== Goal of the exercise ==
In your answer, transcribe all of the data exactly.

Source data

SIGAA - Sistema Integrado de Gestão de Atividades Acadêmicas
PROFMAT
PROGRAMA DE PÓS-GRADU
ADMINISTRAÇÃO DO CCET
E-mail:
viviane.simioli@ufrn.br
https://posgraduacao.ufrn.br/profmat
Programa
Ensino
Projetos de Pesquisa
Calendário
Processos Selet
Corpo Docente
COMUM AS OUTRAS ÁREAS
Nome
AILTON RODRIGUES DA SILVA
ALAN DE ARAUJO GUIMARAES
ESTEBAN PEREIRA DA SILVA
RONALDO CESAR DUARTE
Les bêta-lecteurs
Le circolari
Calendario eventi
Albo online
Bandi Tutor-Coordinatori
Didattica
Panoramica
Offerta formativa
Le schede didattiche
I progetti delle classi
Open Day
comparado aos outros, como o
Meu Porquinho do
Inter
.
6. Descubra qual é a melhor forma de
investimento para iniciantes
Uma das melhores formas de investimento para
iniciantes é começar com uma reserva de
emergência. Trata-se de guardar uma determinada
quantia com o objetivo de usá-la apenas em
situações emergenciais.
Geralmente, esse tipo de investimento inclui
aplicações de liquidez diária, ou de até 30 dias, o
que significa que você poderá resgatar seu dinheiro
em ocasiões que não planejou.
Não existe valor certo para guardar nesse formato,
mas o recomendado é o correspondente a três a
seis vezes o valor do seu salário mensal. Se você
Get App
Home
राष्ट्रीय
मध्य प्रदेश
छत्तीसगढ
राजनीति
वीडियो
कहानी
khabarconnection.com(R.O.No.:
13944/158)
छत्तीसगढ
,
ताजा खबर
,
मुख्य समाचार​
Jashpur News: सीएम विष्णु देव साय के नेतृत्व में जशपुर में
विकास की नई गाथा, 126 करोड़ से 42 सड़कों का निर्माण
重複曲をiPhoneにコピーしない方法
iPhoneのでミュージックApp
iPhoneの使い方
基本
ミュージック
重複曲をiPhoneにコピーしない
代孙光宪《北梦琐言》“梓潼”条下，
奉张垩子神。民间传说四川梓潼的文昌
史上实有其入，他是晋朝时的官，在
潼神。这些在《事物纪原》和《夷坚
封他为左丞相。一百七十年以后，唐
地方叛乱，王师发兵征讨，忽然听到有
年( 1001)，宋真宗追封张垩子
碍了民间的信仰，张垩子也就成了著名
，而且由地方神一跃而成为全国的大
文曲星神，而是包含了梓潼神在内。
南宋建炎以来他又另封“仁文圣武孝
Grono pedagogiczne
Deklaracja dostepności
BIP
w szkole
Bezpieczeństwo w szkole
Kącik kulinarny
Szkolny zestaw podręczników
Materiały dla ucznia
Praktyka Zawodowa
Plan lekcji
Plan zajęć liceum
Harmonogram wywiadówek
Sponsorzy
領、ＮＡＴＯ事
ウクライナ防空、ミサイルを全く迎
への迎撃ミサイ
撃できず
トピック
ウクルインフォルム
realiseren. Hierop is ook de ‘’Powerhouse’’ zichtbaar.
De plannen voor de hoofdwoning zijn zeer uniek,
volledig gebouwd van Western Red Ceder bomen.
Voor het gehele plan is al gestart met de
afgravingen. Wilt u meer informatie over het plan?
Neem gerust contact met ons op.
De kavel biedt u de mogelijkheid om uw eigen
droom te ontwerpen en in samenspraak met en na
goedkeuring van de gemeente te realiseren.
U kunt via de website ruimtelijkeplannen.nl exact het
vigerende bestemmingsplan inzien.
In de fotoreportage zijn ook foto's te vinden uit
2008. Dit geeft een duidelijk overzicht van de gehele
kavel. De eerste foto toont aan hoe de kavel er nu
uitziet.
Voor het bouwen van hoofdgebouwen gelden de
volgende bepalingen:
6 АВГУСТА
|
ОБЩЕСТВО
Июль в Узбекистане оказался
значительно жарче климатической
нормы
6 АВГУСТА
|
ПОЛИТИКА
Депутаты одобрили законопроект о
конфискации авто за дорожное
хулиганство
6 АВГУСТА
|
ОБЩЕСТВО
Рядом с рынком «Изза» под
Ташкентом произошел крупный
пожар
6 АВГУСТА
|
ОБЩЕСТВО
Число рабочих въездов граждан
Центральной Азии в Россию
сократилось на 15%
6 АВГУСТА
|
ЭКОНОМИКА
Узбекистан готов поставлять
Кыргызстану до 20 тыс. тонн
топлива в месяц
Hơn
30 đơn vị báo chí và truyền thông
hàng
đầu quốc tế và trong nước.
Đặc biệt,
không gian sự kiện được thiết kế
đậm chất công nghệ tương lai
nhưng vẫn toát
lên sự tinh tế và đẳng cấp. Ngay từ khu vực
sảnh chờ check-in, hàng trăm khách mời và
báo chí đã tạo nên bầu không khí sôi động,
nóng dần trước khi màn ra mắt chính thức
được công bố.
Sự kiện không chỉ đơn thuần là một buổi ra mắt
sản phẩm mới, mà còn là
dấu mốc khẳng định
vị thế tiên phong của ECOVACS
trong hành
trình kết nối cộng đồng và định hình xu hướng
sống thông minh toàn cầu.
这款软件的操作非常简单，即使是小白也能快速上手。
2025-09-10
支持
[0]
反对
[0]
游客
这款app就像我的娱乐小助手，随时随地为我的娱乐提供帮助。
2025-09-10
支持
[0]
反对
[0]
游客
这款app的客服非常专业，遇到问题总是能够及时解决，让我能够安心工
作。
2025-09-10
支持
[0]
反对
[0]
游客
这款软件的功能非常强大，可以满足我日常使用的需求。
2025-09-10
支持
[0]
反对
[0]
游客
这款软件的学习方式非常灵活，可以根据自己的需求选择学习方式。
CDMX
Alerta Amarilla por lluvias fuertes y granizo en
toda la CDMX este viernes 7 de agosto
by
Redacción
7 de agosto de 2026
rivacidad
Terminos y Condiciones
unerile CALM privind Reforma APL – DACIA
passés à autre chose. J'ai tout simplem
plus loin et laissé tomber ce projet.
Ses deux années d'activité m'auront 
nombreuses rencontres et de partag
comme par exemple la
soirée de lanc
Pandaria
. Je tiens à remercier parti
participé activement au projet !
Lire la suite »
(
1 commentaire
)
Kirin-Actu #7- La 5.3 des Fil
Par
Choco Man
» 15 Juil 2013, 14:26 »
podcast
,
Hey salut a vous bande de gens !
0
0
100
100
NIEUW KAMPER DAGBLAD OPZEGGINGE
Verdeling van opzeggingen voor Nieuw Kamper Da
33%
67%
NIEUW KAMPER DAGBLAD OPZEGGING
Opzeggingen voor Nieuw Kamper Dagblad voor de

== Task response ==
SIGAA - Sistema Integrado de Gestão de Atividades Acadêmicas
PROFMAT
PROGRAMA DE PÓS-GRADU
ADMINISTRAÇÃO DO CCET
E-mail:
viviane.simioli@ufrn.br
https://posgraduacao.ufrn.br/profmat
Programa
Ensino
Projetos de Pesquisa
Calendário
Processos Selet
Corpo Docente
COMUM AS OUTRAS ÁREAS
Nome
AILTON RODRIGUES DA SILVA
ALAN DE ARAUJO GUIMARAES
ESTEBAN PEREIRA DA SILVA
RONALDO CESAR DUARTE
Les bêta-lecteurs
Le circolari
Calendario eventi
Albo online
Bandi Tutor-Coordinatori
Didattica
Panoramica
Offerta formativa
Le schede didattiche
I progetti delle classi
Open Day
comparado aos outros, como o
Meu Porquinho do
Inter
.
6. Descubra qual é a melhor forma de
investimento para iniciantes
Uma das melhores formas de investimento para
iniciantes é começar com uma reserva de
emergência. Trata-se de guardar uma determinada
quantia com o objetivo de usá-la apenas em
situações emergenciais.
Geralmente, esse tipo de investimento inclui
aplicações de liquidez diária, ou de até 30 dias, o
que significa que você poderá resgatar seu dinheiro
em ocasiões que não planejou.
Não existe valor certo para guardar nesse formato,
mas o recomendado é o correspondente a três a
seis vezes o valor do seu salário mensal. Se você
Get App
Home
राष्ट्रीय
मध्य प्रदेश
छत्तीसगढ
राजनीति
वीडियो
कहानी
khabarconnection.com(R.O.No.:
13944/158)
छत्तीसगढ
,
ताजा खबर
,
मुख्य समाचार​
Jashpur News: सीएम विष्णु देव साय के नेतृत्व में जशपुर में
विकास की नई गाथा, 126 करोड़ से 42 सड़कों का निर्माण
重複曲をiPhoneにコピーしない方法
iPhoneのでミュージックApp
iPhoneの使い方
基本
ミュージック
重複曲をiPhoneにコピーしない
代孙光宪《北梦琐言》“梓潼”条下，
奉张垩子神。民间传说四川梓潼的文昌
史上实有其入，他是晋朝时的官，在
潼神。这些在《事物纪原》和《夷坚
封他为左丞相。一百七十年以后，唐
地方叛乱，王师发兵征讨，忽然听到有
年( 1001)，宋真宗追封张垩子
碍了民间的信仰，张垩子也就成了著名
，而且由地方神一跃而成为全国的大
文曲星神，而是包含了梓潼神在内。
南宋建炎以来他又另封“仁文圣武孝
Grono pedagogiczne
Deklaracja dostepności
BIP
w szkole
Bezpieczeństwo w szkole
Kącik kulinarny
Szkolny zestaw podręczników
Materiały dla ucznia
Praktyka Zawodowa
Plan lekcji
Plan zajęć liceum
Harmonogram wywiadówek
Sponsorzy
領、ＮＡＴＯ事
ウクライナ防空、ミサイルを全く迎
への迎撃ミサイ
撃できず
トピック
ウクルインフォルム
realiseren. Hierop is ook de ‘’Powerhouse’’ zichtbaar.
De plannen voor de hoofdwoning zijn zeer uniek,
volledig gebouwd van Western Red Ceder bomen.
Voor het gehele plan is al gestart met de
afgravingen. Wilt u meer informatie over het plan?
Neem gerust contact met ons op.
De kavel biedt u de mogelijkheid om uw eigen
droom te ontwerpen en in samenspraak met en na
goedkeuring van de gemeente te realiseren.
U kunt via de website ruimtelijkeplannen.nl exact het
vigerende bestemmingsplan inzien.
In de fotoreportage zijn ook foto's te vinden uit
2008. Dit geeft een duidelijk overzicht van de gehele
kavel. De eerste foto toont aan hoe de kavel er nu
uitziet.
Voor het bouwen van hoofdgebouwen gelden de
volgende bepalingen:
6 АВГУСТА
|
ОБЩЕСТВО
Июль в Узбекистане оказался
значительно жарче климатической
нормы
6 АВГУСТА
|
ПОЛИТИКА
Депутаты одобрили законопроект о
конфискации авто за дорожное
хулиганство
6 АВГУСТА
|
ОБЩЕСТВО
Рядом с рынком «Изза» под
Ташкентом произошел крупный
пожар
6 АВГУСТА
|
ОБЩЕСТВО
Число рабочих въездов граждан
Центральной Азии в Россию
сократилось на 15%
6 АВГУСТА
|
ЭКОНОМИКА
Узбекистан готов поставлять
Кыргызстану до 20 тыс. тонн
топлива в месяц
Hơn
30 đơn vị báo chí và truyền thông
hàng
đầu quốc tế và trong nước.
Đặc biệt,
không gian sự kiện được thiết kế
đậm chất công nghệ tương lai
nhưng vẫn toát
lên sự tinh tế và đẳng cấp. Ngay từ khu vực
sảnh chờ check-in, hàng trăm khách mời và
báo chí đã tạo nên bầu không khí sôi động,
nóng dần trước khi màn ra mắt chính thức
được công bố.
Sự kiện không chỉ đơn thuần là một buổi ra mắt
sản phẩm mới, mà còn là
dấu mốc khẳng định
vị thế tiên phong của ECOVACS
trong hành
trình kết nối cộng đồng và định hình xu hướng
sống thông minh toàn cầu.
这款软件的操作非常简单，即使是小白也能快速上手。
2025-09-10
支持
[0]
反对
[0]
游客
这款app就像我的娱乐小助手，随时随地为我的娱乐提供帮助。
2025-09-10
支持
[0]
反对
[0]
游客
这款app的客服非常专业，遇到问题总是能够及时解决，让我能够安心工
作。
2025-09-10
支持
[0]
反对
[0]
游客
这款软件的功能非常强大，可以满足我日常使用的需求。
2025-09-10
支持
[0]
反对
[0]
游客
这款软件的学习方式非常灵活，可以根据自己的需求选择学习方式。
CDMX
Alerta Amarilla por lluvias fuertes y granizo en
toda la CDMX este viernes 7 de agosto
by
Redacción
7 de agosto de 2026
rivacidad
Terminos y Condiciones
unerile CALM privind Reforma APL – DACIA
passés à autre chose. J'ai tout simplem
plus loin et laissé tomber ce projet.
Ses deux années d'activité m'auront 
nombreuses rencontres et de partag
comme par exemple la
soirée de lanc
Pandaria
. Je tiens à remercier parti
participé activement au projet !
Lire la suite »
(
1 commentaire
)
Kirin-Actu #7- La 5.3 des Fil
Par
Choco Man
» 15 Juil 2013, 14:26 »
podcast
,
Hey salut a vous bande de gens !
0
0
100
100
NIEUW KAMPER DAGBLAD OPZEGGINGE
Verdeling van opzeggingen voor Nieuw Kamper Da
33%
67%
NIEUW KAMPER DAGBLAD OPZEGGING
Opzeggingen voor Nieuw Kamper Dagblad voor de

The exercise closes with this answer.